## Extrait de texte
Ce que je vais tenter de faire dans cet exposé c’est de vous amener à différentes époques de l’histoire française, car il me semble important de remettre les choses dans leur contexte, où les femmes n’étaient que des « chochottes » ou des « rustres » de la campagne, entre les deux, point d’existence ».

Je me suis appuyée sur l’autoportrait écrit pour les 50 ans de notre Obédience, par des Sœurs, aux Editions Trédaniel et également sur un petit livre des Editions Maçonniques de France, s’intitulant la G.L.F.F. dont l’auteure est Mireille Beaunier.

Les deux sont très complémentaires car ils n’ont pas la même chronologie ni le même état d’esprit.

## Données fournies
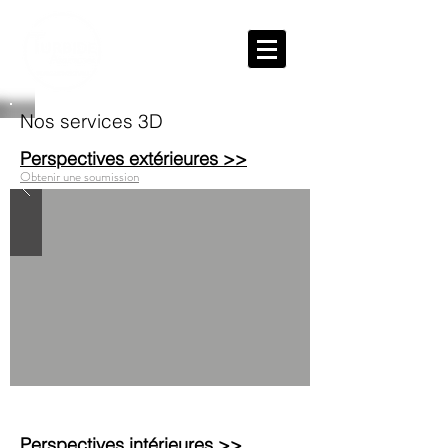
Nos services 3D
Perspectives extérieures >>
Obtenir une soumission
Perspectives intérieures >>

## Consigne de travail
Prolongez l'exposé sur la place des femmes dans l'histoire française en reprenant juste après sa dernière phrase. La liste fournie forme un matériau à part, indépendant de l'exposé.

## Corrigé proposé
Mais revenons à la préhistoire de la Maçonnerie :

C’est au XVIIIème siècle, plus précisément en 1717, que 4 Loges londoniennes de Francs Maçons Acceptés se fédèrent pour constituer la Ière Obédience dite Grande Loge de Londres. A sa tête un pasteur presbytérien James Anderson que l’on charge de mettre en ordre les anciennes constitutions de Métiers dans une meilleure et nouvelle méthode. Autrement dit de « lifter » les règles corporatives de morale et de solidarité des Old Charges (Anciens devoirs) des maçons opératifs, bâtisseurs du moyen âge. Mission que l’on confie donc à James Anderson mais qui est supervisée par l’éminent pasteur anglican Jean-Théophile Désaguliers. A l’époque, les hommes ne se fatiguaient pas trop pour trouver un nom de Loge, ces 4 Loges portent le nom des tavernes où elles se réunissaient….

Dans cette refonte l’article I des Constitutions concernant Dieu et la religion jette les bases d’un esprit de fraternité, de tolérance, d’égalité et de liberté de pensée inédits.

L’autre article à souligner est l’article III qui stipule que les membres d’une loge doivent être des hommes de bien et loyaux, nés libres et d’âge mûr et discret, ni esclaves, ni femme, ni hommes immoraux et scandaleux mais de bonne réputation.

Voilà donc les femmes, d’emblée, coincées entre la servitude et le vice….

Libres, les femmes ne pouvaient l’être puisque juridiquement parlant elles jouissaient d’un statut d’éternelle mineure qui les maintenait sous tutelle familiale du père ou du mari grâce à un système patriarcal ancestral.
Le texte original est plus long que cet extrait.